Mara Narciso

Conversa com os clientes

Publicado em 28/11/2022 às 22:08.

Após a anamnese – aquelas perguntas médicas que servem para entender a história da doença, exame físico, solicitação de exames e retorno – espera-se que um diagnóstico seja feito, estabelecendo-se um tratamento.

Nas doenças crônicas, as consultas periódicas são necessárias, e para bem avaliar o que está ajudando ou atrapalhando os resultados, um diálogo sobre outras questões de saúde e da vida do cliente devem ser verificadas e nessas incursões surgem grandes aprendizados. Assim, vencida a parte técnica, quando as pessoas estão quase sem queixas e desconfortos, a parte agradável do trabalho médico acontece, e trata-se da interação com os pacientes.

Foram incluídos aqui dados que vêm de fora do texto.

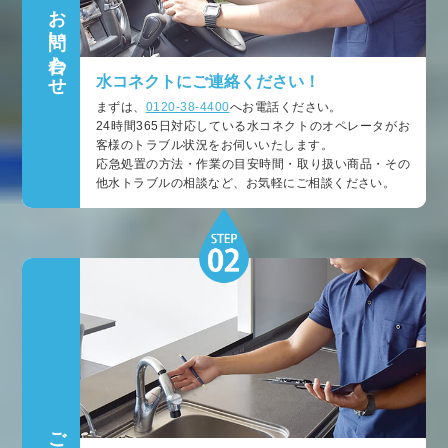
お問い合わせ
水コネクトにご連絡ください！
まずは、
0120-38-4400
へお電話ください。
24時間365日対応している水コネクトのオペレータがお
客様のトラブル状況をお伺いいたします。
応急処置の方法・作業の目安時間・取り扱い商品・その
他水トラブルの相談など、お気軽にご相談ください。
ご訪問・状況確認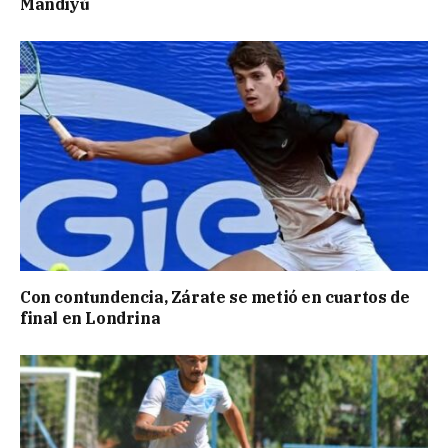
Mandiyú
Con contundencia, Zárate se metió en cuartos de
final en Londrina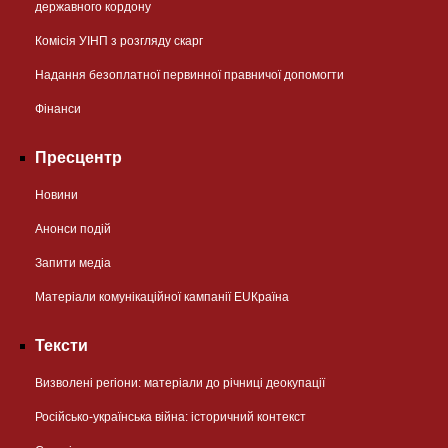
державного кордону
Комісія УІНП з розгляду скарг
Надання безоплатної первинної правничої допомогти
Фінанси
Пресцентр
Новини
Анонси подій
Запити медіа
Матеріали комунікаційної кампанії EUКраїна
Тексти
Визволені регіони: матеріали до річниці деокупації
Російсько-українська війна: історичний контекст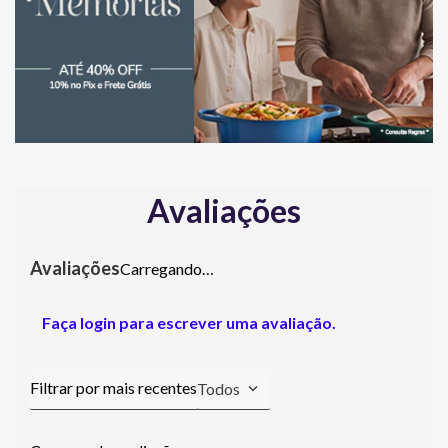
Avaliações
Carregando…
Faça login para escrever uma avaliação.
Todos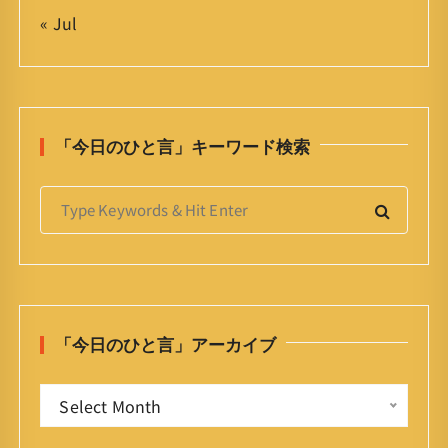
« Jul
「今日のひと言」キーワード検索
S
e
a
r
c
h
「今日のひと言」アーカイブ
f
o
「
r
Select Month
今
:
日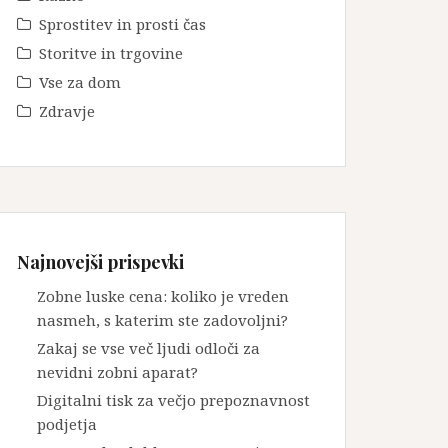
Sprostitev in prosti čas
Storitve in trgovine
Vse za dom
Zdravje
Najnovejši prispevki
Zobne luske cena: koliko je vreden
nasmeh, s katerim ste zadovoljni?
Zakaj se vse več ljudi odloči za
nevidni zobni aparat?
Digitalni tisk za večjo prepoznavnost
podjetja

Para entender melhor quem está a minha frente, uma conversa insubstituível tem lugar.

Falar muito não implica em boa conversa, mas o convívio profissional com os clientes tem seu lado de riqueza. Há pessoas que seduzem com sua inteligência, vivacidade, vivências, sendo possível o surgimento de amizade, sentimento que ultrapassa a empatia, esta sim, um fator indispensável ao exercício da medicina. Acolher bem as dificuldades emocionais do cliente, mesmo para quem não é da área da saúde mental, traz vantagens aos dois lados da mesa.

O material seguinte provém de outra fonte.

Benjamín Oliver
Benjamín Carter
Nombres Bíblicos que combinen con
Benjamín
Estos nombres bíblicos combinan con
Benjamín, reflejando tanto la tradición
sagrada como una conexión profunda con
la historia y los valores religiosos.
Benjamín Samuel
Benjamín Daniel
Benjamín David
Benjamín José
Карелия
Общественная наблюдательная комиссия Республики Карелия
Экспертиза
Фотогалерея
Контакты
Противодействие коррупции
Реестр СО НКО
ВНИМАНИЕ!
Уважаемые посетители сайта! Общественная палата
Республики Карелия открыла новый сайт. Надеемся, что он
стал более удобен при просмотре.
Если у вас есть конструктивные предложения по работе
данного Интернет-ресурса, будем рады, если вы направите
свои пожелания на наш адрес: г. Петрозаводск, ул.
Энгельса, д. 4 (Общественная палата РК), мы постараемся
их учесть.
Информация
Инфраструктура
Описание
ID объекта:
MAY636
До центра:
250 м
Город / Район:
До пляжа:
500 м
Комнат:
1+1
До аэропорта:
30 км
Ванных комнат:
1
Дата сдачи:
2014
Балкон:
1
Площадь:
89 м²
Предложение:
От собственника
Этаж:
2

Atendi na área da endocrinologia mais de vinte pacientes por dia, durante 40 anos, exceto fins de semana. O contato sadio com essa imensidão de pessoas oferecia-me um tesouro do qual sinto falta. As conversas traziam-me um enriquecimento diário, sendo em conjunto uma festa para a existência. Esse tipo de experiência de vida com pessoas tão diferentes oferece informações importantes em várias áreas, sendo uma fonte inesgotável de saberes.

A boa conversa faz cada um dos interessados crescer, por outro lado, a agenda aprisiona, funcionando de forma castradora. Por melhor que esteja a interação, ela precisa terminar. Vira-se a página e começa tudo de novo. É imperioso não esquecer que há o próximo cliente e que o tempo dele é precioso, aliás, é o bem mais caro que temos, e alguns profissionais não se incomodam em deixar a pessoa esperando por horas. A falta de organização do consultório já deveria ter sido banida desse ambiente, mas persiste.

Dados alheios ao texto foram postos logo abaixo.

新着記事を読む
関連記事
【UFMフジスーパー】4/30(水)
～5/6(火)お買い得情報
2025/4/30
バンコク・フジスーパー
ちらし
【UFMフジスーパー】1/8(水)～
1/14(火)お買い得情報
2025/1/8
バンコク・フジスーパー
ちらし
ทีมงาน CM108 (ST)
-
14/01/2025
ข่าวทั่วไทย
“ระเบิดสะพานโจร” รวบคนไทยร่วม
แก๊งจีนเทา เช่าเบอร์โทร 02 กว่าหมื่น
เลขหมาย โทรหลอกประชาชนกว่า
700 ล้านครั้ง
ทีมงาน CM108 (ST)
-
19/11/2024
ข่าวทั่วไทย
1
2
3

Algumas vezes a conversa emperra, por exemplo, quando o paciente não sabe responder às perguntas feitas, ou quando há divergência de opiniões, ou quando há limitação intelectual, uma característica da pessoa que não se liga, necessariamente, à classe social, econômica, educacional ou etária. Felizmente não é tão comum. Como a família já sabe, envia um acompanhante. Nesses casos, o especialista se doa muito, e pouco recebe, no entanto, essa troca desproporcional enobrece o médico.

A visão tantas vezes severamente analítica de quem lida com a saúde se soma à perspicácia profissional e ao olho clínico desenvolvido a duras penas, que juntos ensinam, amadurecem, e em geral, trazem sabedoria.

Todos conseguem nos ensinar algo que pode ser único. Sejamos interessados e valorizemos essa troca, deixando algo e levando muito: “vocês me ensinaram milhões de coisas”!